An earlier paper arising from this consultation reported PPI challenges and facilitators. Professional cultures, communication, attitudes of health professionals together with provision of active support for patient engagement were identified as problematic [27] [28] [33] [34] . Important facilitators corresponded to some world class commissioning priorities [9] [27] [28] . Specifically, participants discussed services based on patient experience; work with community partners and engagement with public and patients; all of which were highlighted within the world class commissioning vision associated competencies in England. Similar issues have also been identified in national and international policies elsewhere [2] -[4] .
5. Conclusions
With regard to senior nurses’ PPI experiences, this consultation constitutes one of the first to explore their contribution to “an emerging productive partnership” [18] . Findings reinforced the value of nursing in a sustainable modern healthcare system, especially through effective collaboration with patients and the wider public. Notwithstanding its limitations, rich qualitative data shed light on the diversity and scope of PPI as experienced by senior nurses in management positions, an under-researched area. Of particular interest was the finding that nurses performed patient involvement in a pragmatic sense. Many activities were linked to involvement, but were not formally recognised as such. Also of interest is the plethora and diversity of activities formally recognised as PPI.

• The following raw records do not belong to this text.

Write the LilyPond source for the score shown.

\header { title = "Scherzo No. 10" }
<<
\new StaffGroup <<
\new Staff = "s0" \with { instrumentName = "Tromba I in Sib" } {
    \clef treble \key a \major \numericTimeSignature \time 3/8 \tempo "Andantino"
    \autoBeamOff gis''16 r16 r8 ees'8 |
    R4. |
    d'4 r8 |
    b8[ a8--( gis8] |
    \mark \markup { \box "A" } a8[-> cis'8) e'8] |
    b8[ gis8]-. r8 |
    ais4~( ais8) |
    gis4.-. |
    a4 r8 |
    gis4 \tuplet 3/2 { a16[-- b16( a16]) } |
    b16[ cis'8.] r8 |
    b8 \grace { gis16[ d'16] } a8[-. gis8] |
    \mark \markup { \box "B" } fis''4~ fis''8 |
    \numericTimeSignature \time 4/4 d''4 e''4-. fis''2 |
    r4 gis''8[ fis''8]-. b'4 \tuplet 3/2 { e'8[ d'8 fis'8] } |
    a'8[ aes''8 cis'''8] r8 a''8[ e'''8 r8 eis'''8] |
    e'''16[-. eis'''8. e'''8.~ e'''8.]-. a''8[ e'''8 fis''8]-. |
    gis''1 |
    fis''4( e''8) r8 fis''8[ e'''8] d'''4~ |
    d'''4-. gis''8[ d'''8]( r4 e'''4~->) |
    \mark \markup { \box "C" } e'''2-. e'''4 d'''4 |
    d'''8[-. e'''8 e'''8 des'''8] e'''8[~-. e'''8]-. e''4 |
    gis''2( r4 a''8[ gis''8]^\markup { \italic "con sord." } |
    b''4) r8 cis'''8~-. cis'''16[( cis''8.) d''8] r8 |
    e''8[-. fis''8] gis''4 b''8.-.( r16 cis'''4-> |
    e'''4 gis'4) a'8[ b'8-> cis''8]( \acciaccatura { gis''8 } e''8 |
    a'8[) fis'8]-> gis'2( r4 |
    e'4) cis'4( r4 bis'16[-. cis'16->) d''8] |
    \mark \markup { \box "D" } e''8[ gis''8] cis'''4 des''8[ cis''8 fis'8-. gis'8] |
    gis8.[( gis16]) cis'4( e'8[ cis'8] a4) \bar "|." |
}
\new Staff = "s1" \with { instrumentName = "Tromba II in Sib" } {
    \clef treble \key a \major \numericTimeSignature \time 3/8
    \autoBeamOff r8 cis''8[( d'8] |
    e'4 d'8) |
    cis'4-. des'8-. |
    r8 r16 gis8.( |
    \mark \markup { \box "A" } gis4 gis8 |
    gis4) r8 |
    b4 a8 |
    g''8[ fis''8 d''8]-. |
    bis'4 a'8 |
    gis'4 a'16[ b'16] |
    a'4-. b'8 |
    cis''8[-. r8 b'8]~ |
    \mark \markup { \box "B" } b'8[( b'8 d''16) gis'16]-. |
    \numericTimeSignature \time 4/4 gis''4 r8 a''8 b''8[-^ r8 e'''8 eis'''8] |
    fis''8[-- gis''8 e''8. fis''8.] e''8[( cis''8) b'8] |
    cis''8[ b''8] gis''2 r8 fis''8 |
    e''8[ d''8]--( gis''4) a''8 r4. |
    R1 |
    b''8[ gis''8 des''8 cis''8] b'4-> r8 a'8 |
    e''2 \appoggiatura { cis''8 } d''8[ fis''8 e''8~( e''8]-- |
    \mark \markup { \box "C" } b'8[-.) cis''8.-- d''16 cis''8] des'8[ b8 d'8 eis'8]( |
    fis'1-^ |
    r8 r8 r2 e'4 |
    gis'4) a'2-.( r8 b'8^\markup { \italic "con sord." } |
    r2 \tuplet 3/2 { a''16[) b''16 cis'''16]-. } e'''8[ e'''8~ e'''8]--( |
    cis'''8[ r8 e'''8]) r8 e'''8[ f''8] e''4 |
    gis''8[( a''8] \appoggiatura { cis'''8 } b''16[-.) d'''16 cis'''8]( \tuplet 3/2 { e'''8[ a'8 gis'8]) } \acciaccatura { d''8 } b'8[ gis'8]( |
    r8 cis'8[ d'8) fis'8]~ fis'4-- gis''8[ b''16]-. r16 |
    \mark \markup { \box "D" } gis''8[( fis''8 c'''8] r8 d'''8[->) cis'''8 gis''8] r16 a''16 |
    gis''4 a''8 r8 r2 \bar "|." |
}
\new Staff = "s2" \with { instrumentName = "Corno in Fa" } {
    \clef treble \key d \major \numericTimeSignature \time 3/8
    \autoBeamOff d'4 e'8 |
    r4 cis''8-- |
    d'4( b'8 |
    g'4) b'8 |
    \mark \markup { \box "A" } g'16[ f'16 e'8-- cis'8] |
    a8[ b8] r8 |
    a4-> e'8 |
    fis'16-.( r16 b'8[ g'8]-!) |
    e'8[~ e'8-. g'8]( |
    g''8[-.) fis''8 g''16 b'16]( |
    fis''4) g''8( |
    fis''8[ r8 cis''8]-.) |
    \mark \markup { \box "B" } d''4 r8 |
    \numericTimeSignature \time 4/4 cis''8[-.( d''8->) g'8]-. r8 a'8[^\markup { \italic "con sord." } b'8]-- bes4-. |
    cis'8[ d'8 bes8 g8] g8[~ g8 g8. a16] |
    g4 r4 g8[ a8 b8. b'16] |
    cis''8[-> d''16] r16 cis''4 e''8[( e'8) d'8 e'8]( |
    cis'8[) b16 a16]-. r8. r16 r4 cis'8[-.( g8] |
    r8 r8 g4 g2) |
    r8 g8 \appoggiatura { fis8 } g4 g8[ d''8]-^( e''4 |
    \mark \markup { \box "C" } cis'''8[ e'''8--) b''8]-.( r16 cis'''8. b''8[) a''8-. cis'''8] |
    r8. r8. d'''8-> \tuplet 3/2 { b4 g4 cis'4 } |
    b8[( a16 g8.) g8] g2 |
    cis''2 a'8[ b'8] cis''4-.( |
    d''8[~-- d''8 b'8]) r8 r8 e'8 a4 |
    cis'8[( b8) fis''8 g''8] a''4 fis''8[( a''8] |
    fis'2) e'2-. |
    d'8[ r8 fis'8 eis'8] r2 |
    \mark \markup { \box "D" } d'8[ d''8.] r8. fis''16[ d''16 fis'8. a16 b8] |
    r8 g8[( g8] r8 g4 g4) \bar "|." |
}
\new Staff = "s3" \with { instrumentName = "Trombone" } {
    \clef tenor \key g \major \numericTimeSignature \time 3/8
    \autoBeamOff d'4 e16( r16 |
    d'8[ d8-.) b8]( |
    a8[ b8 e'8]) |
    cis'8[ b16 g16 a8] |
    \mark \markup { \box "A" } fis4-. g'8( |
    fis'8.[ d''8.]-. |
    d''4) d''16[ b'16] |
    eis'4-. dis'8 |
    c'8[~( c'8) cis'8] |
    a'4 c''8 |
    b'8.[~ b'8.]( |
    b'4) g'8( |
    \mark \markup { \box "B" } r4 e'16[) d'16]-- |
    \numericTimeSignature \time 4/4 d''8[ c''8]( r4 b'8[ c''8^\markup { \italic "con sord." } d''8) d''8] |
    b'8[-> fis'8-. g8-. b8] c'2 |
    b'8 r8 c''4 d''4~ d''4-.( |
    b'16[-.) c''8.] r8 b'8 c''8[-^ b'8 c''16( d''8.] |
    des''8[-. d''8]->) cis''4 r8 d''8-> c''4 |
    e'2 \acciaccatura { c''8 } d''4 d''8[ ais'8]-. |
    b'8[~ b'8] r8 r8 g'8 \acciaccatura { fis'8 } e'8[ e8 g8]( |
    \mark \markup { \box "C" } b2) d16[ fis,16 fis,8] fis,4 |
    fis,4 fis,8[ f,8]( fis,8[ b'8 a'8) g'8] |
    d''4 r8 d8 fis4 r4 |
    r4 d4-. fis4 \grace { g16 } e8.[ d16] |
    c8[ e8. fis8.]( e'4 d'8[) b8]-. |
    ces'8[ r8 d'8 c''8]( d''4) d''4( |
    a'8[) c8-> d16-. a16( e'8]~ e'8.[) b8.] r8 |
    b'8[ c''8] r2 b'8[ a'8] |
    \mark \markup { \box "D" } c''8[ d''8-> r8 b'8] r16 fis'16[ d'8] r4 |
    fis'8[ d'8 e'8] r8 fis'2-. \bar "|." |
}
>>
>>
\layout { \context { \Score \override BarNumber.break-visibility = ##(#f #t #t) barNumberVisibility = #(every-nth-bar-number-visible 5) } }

International and national policies elsewhere [2] -[4] , and NHS policies in England [5] -[10] [14] , place a great emphasis on patient involvement. However, these findings suggest that although positive progress has been made, recognition of involvement activities and PPI experiences of senior nurses are variable. Some activities are not recognised as PPI, and effective monitoring is needed for involvement activities at various levels, i.e. individual care, treatment and commissioning. Enhancing nurses’ awareness and understanding through education about the PPI nature and purpose, together with the development and introduction of appropriate PPI monitoring and feedback mechanisms, could support both organizational implementation and effectiveness.
Acknowledgements
We would like to thank all the participants—senior nurses, for giving up their time to take part in this consultation. We would also like to thank Professor David Sines for his support, the late Professor Bob Sang for his initial contribution and his comments on the project, and Dr Sophie Staniszewska for her comments on the final report. Ms Helen Caulfield, RCN Policy Department, negotiated access within NHS organisations to enable focus groups to be conducted.